SOURCE DATA -
▼
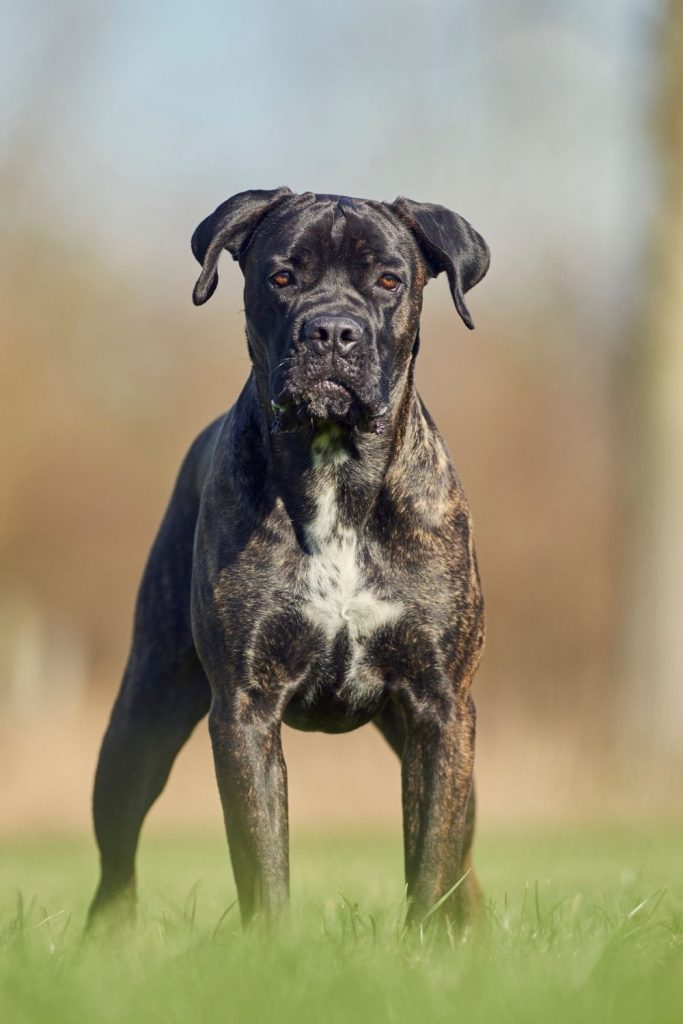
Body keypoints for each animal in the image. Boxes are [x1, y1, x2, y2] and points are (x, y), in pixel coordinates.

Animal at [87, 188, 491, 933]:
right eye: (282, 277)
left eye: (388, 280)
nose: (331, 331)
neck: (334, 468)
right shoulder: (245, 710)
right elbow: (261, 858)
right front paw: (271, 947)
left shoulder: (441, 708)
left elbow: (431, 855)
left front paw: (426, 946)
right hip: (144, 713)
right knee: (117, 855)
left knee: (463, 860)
▲
▼
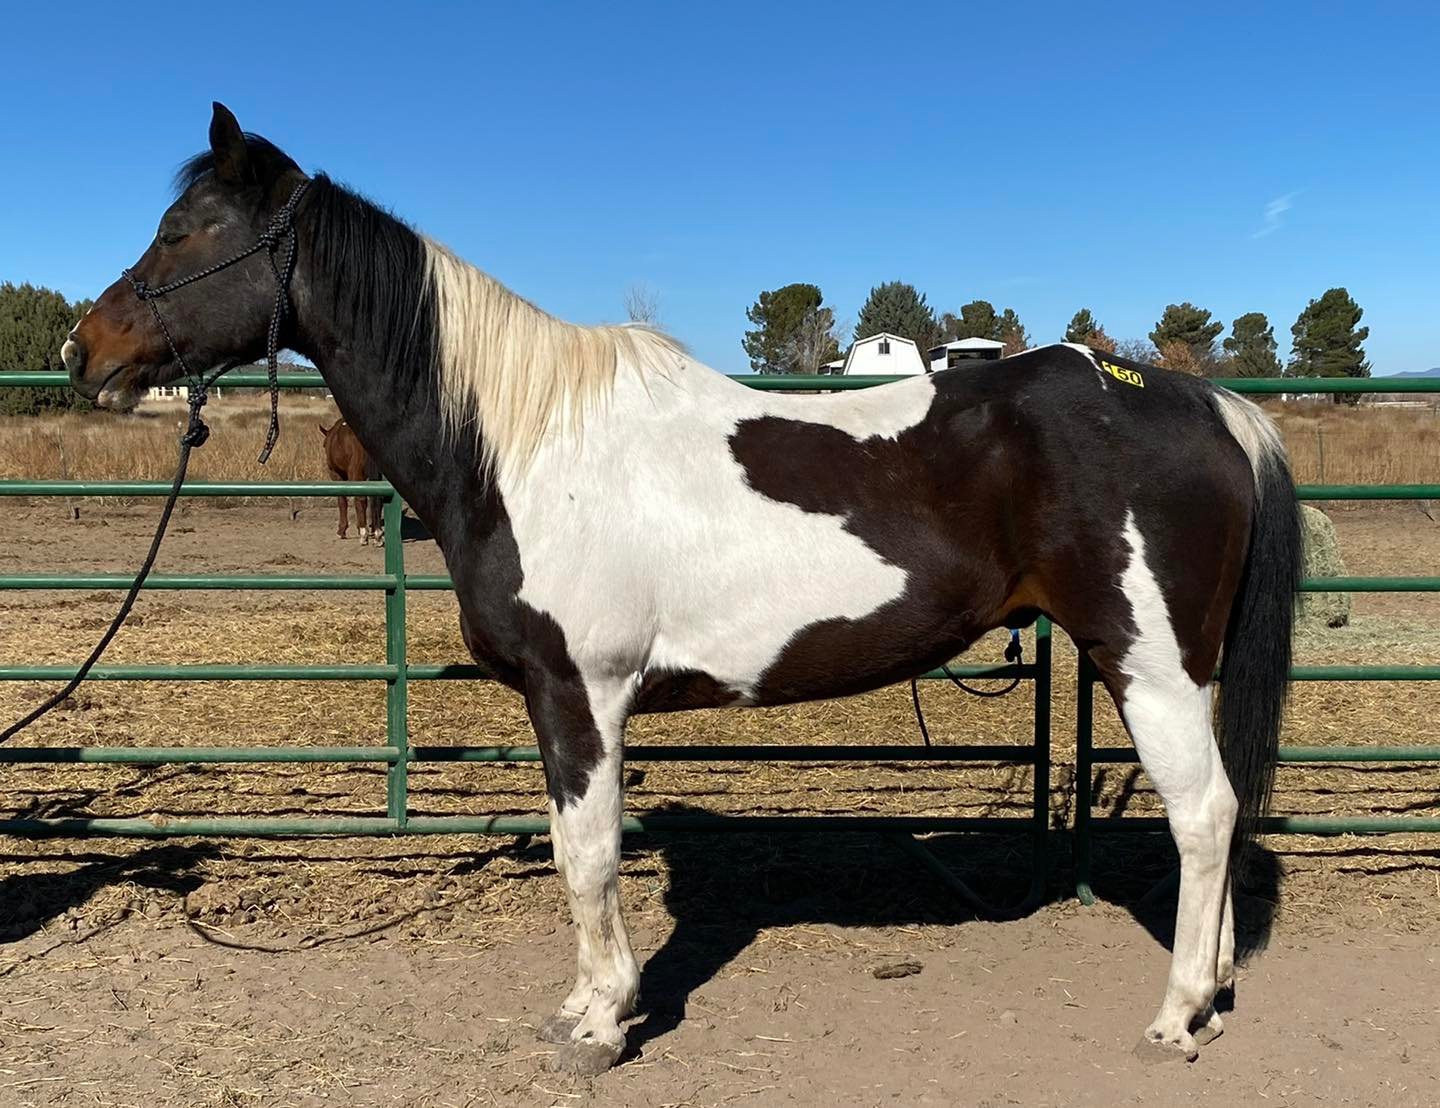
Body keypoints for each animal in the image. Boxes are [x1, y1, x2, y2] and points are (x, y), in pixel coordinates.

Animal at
▲
TASK TO CARRY OUT - With the line that has "right elbow: (261, 858)" as the first and the line that has "left knee: (463, 860)" as the last, repeat exactly that run of lines above and no more.

RESULT OF THIS TASK -
right elbow: (261, 858)
right front paw: (271, 947)
left shoulder: (441, 708)
left elbow: (431, 855)
left front paw: (426, 946)
right hip: (144, 713)
right knee: (117, 855)
left knee: (463, 860)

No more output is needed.